Correction of Visual Perception Based on Neuro-Fuzzy Learning for the Humanoid Robot TEO

作     者：Hernandez-Vicen, Juan Martinez, Santiago Miguel Garcia-Haro, Juan Balaguer, Carlos 

作者机构：Univ Carlos III Madrid Syst Engn & Automat Dept Avd Univ 30 Madrid 28903 Spain 

出 版 物：《SENSORS》 (Sensors)

年 卷 期：2018年第18卷第4期

页      面：972-972页

核心收录：

学科分类：0710[理学-生物学] 071010[理学-生物化学与分子生物学] 0808[工学-电气工程] 07[理学] 0804[工学-仪器科学与技术] 0703[理学-化学] 

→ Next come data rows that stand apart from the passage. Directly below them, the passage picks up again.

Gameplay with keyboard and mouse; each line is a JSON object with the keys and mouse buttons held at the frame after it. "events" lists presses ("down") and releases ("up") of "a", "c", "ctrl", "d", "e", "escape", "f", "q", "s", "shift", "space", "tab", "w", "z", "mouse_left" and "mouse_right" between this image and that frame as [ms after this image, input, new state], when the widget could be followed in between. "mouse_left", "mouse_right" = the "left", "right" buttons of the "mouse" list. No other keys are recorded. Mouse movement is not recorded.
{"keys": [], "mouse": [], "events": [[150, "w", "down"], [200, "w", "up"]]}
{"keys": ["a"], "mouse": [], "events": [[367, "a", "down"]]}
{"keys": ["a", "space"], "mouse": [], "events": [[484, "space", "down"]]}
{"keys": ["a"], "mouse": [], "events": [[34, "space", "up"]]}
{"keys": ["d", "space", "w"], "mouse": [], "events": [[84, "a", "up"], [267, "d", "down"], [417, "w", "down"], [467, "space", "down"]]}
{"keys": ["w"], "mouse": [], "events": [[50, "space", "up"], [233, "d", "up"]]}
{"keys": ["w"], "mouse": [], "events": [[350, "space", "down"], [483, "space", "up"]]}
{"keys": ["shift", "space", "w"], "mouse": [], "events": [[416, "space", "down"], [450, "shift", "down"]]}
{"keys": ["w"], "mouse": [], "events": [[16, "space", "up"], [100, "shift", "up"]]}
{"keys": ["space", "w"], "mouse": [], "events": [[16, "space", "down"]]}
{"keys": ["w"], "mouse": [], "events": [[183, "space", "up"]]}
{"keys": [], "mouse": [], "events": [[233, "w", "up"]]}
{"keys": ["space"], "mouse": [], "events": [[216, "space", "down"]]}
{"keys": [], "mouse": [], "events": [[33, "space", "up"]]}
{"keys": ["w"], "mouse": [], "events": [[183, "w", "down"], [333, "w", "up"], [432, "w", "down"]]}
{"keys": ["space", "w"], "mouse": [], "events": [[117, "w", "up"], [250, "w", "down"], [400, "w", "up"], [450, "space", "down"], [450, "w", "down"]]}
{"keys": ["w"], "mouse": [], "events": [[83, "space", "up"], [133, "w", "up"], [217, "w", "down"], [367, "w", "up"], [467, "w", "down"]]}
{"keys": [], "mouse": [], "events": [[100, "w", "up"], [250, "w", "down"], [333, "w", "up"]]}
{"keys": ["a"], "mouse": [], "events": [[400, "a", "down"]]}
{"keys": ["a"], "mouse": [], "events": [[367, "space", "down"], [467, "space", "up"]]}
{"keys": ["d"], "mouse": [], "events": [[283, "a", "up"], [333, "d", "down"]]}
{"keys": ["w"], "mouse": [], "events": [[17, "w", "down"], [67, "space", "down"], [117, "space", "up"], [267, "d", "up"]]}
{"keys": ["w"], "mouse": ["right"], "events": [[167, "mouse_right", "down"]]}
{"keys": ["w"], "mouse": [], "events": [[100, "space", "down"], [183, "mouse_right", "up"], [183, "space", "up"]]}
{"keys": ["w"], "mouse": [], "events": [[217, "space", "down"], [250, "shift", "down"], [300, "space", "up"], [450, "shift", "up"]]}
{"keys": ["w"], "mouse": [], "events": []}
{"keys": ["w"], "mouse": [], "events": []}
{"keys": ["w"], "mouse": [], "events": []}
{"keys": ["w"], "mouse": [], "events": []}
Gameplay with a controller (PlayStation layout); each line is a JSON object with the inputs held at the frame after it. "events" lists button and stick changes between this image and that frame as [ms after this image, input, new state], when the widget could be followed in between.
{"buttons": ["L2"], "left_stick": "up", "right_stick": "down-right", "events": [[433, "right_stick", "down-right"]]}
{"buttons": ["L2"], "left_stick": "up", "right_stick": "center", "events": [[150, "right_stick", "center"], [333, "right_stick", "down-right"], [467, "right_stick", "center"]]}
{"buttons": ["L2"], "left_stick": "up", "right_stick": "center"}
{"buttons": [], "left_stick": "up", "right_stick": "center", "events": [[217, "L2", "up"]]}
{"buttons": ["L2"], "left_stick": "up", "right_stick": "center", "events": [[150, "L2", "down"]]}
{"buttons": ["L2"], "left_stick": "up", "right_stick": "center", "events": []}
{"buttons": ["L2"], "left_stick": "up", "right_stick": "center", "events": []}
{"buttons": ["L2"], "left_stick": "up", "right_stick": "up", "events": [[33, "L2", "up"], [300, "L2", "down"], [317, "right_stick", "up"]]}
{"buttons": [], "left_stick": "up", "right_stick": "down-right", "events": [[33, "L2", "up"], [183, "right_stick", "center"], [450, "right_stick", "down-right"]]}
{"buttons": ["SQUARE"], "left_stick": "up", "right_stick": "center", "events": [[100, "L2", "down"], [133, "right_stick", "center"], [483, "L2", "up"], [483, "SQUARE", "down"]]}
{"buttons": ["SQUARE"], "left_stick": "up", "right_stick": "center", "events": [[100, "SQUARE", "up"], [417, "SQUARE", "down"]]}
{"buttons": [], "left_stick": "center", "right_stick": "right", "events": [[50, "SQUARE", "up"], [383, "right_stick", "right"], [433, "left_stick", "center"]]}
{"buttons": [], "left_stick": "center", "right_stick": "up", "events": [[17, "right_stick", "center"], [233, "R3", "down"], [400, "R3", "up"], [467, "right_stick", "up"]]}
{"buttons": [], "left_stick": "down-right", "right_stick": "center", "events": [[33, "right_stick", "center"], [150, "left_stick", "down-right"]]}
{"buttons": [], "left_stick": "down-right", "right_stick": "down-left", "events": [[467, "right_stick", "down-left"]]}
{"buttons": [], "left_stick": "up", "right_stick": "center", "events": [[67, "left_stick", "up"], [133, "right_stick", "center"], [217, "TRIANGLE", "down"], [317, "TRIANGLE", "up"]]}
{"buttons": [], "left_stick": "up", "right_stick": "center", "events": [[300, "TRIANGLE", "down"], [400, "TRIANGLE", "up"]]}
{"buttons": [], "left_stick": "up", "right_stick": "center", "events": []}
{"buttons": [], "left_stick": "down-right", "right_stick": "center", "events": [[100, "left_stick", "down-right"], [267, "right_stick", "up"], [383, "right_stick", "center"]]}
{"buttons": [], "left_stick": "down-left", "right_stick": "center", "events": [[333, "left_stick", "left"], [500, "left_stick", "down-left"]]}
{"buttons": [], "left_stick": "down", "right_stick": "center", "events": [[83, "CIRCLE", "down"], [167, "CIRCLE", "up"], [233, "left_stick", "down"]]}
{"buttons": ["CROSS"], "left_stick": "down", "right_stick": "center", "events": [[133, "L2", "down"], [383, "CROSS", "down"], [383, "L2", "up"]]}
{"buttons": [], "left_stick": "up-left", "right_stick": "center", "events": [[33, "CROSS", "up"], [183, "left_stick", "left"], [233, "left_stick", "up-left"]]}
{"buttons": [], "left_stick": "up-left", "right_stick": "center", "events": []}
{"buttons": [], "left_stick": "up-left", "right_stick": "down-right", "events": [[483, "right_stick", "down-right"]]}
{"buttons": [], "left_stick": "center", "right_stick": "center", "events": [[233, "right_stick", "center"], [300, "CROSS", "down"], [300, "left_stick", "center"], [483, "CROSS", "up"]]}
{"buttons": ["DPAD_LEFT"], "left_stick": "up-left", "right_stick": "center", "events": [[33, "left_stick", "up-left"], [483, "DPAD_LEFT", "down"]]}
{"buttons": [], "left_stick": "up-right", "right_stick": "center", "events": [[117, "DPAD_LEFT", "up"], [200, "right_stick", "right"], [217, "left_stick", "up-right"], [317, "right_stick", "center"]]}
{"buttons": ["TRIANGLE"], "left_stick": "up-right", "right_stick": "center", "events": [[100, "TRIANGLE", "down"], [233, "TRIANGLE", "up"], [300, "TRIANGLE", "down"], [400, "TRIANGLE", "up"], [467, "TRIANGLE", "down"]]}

基　　金：RoboCity2030-III-CM project (Robotica aplicada a la mejora de la calidad de vida de los ciudadanos. fase III) [S2013/MIT-2748] Programas de Actividades I + D en la Comunidad de Madrid EU 

主　　题：humanoid robot artificial vision non-grasping manipulation Neuro-Fuzzy filter distortion correction 

摘      要：New applications related to robotic manipulation or transportation tasks, with or without physical grasping, are continuously being developed. To perform these activities, the robot takes advantage of different kinds of perceptions. One of the key perceptions in robotics is vision. However, some problems related to image processing makes the application of visual information within robot control algorithms difficult. Camera-based systems have inherent errors that affect the quality and reliability of the information obtained. The need of correcting image distortion slows down image parameter computing, which decreases performance of control algorithms. In this paper, a new approach to correcting several sources of visual distortions on images in only one computing step is proposed. The goal of this system/algorithm is the computation of the tilt angle of an object transported by a robot, minimizing image inherent errors and increasing computing speed. After capturing the image, the computer system extracts the angle using a Fuzzy filter that corrects at the same time all possible distortions, obtaining the real angle in only one processing step. This filter has been developed by the means of Neuro-Fuzzy learning techniques, using datasets with information obtained from real experiments. In this way, the computing time has been decreased and the performance of the application has been improved. The resulting algorithm has been tried out experimentally in robot transportation tasks in the humanoid robot TEO (Task Environment Operator) from the University Carlos III of Madrid.